The systematic review seems to show that nHFOV post-extubation leads to a decrease in extubation failure from an overall rate in these studies of 1 in 4 with CPAP, (which seems very high) to about 1 in 9. In the studies comparing with nIPPV, the overall rate decreases from 1 in 6 with nIPPV to about 1 in 9 with nHFOV. But, if you eliminate the trials that I cannot find, and the tiny trial with an extremely high failure rate in controls, there is no clear advantage to post-extubation nHFOV compared with nIPPV in extubation failure.

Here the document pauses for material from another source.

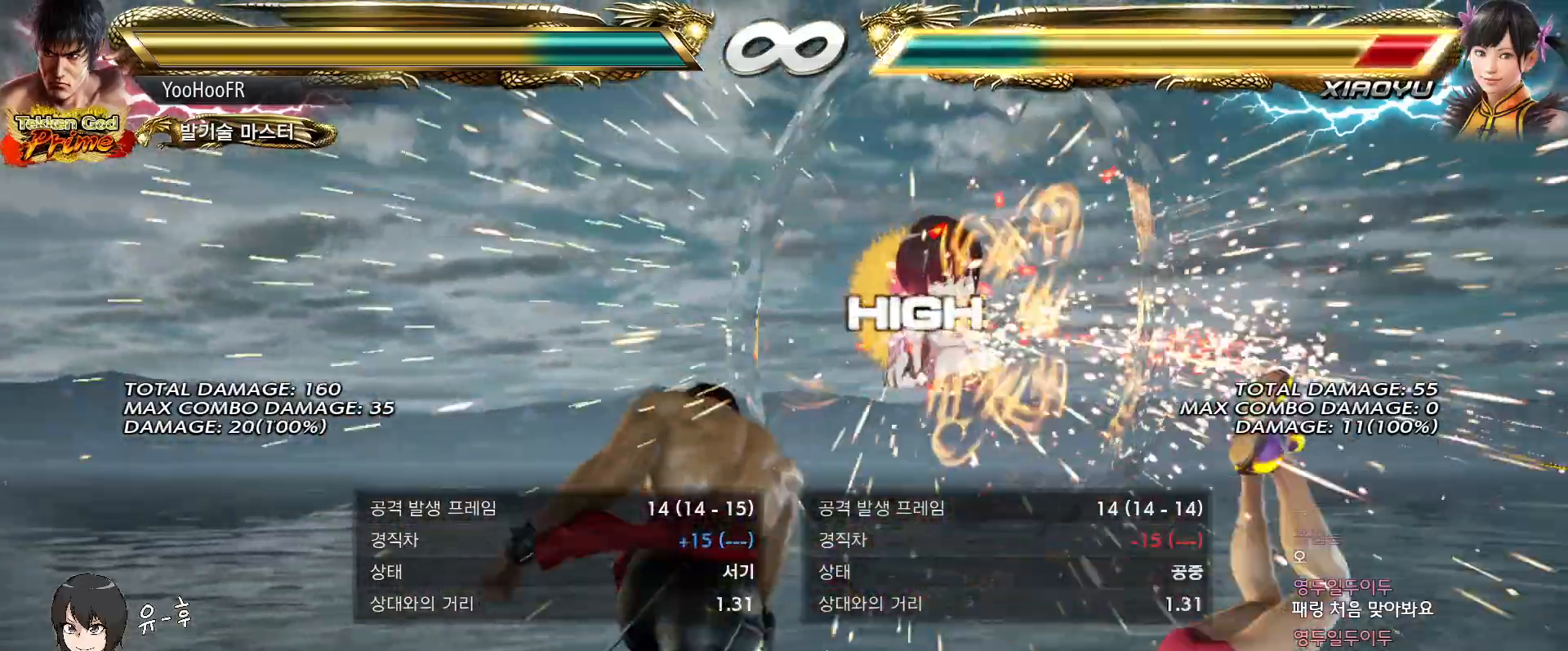
{"dt_ms": 500, "buttons": [], "left_stick": "center", "events": [[200, "TRIANGLE", "up"]]}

Failing extubation and being re-intubated is, in itself, an important outcome to parents (and I would guess to the babies!). If there were no other advantage in terms of lung injury, VAP, or length of stay, then that in itself would be worth the hassle. For now, I am not convinced of the advantage of nHFOV compared to nIPPV for routine support post-extubation in the very preterm infant (who has the highest chance of being re-intubated). Other interventions, including NIV-NAVA (Tome MR, et al. NIV-NAVA versus non-invasive respiratory support in preterm neonates: a meta-analysis of randomized controlled trials. J Perinatol. 2024;44(9):1276–84) also are unconvincing as evidence for routine use.

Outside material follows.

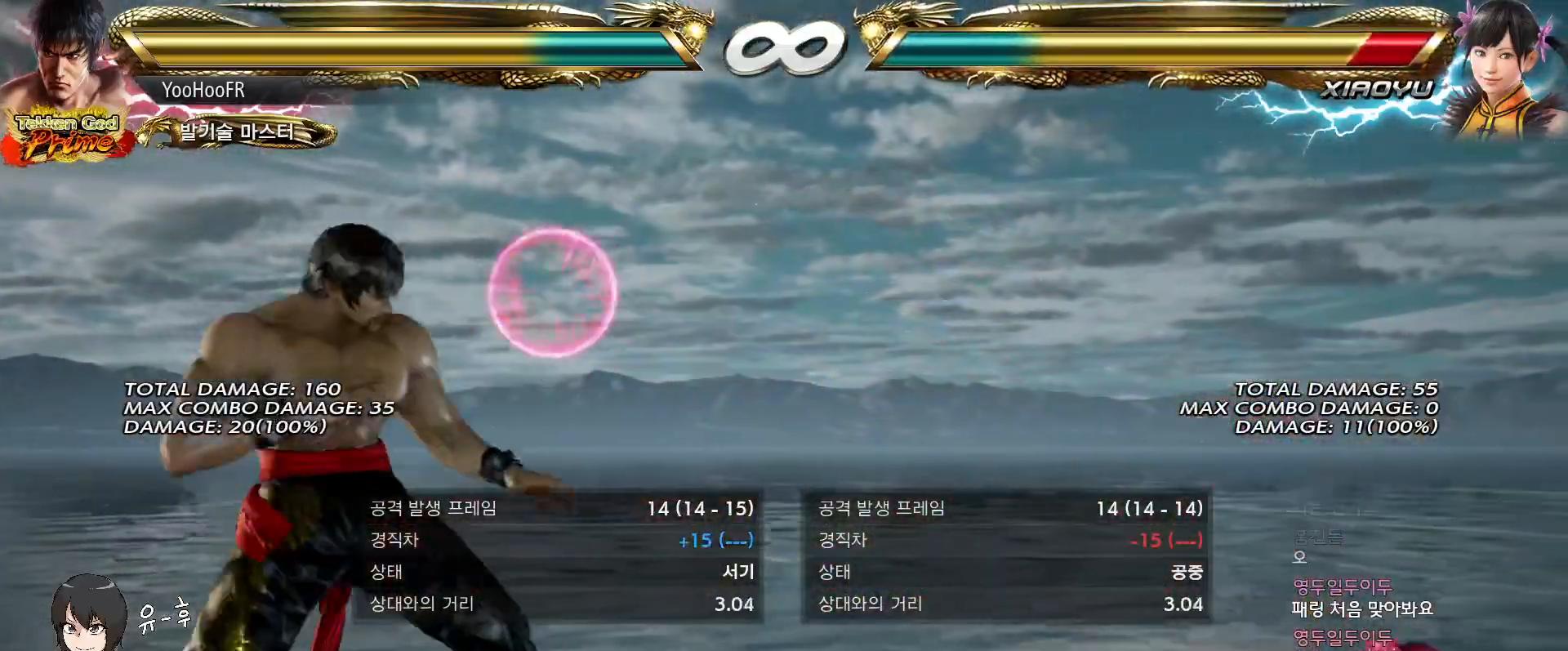
{"dt_ms": 500, "buttons": [], "left_stick": "center"}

The current evidence shows that prior to extubation babies we should ensure therapeutic caffeine treatment, perform a Spontaneous Breathing Test, and if the baby passes the test, very preterm infants should receive either nIPPV, nHFOV, or NIV-NAVA, with a PEEP of 6 if in 21% oxygen, and 8 or 9 if they have residual oxygen needs.

Decreasing extubation failure, and the need for reintubation, with its resultant trauma to the airways, and trauma to the parents hopes, is an important goal for research, even if longer term pulmonary complications are not affected.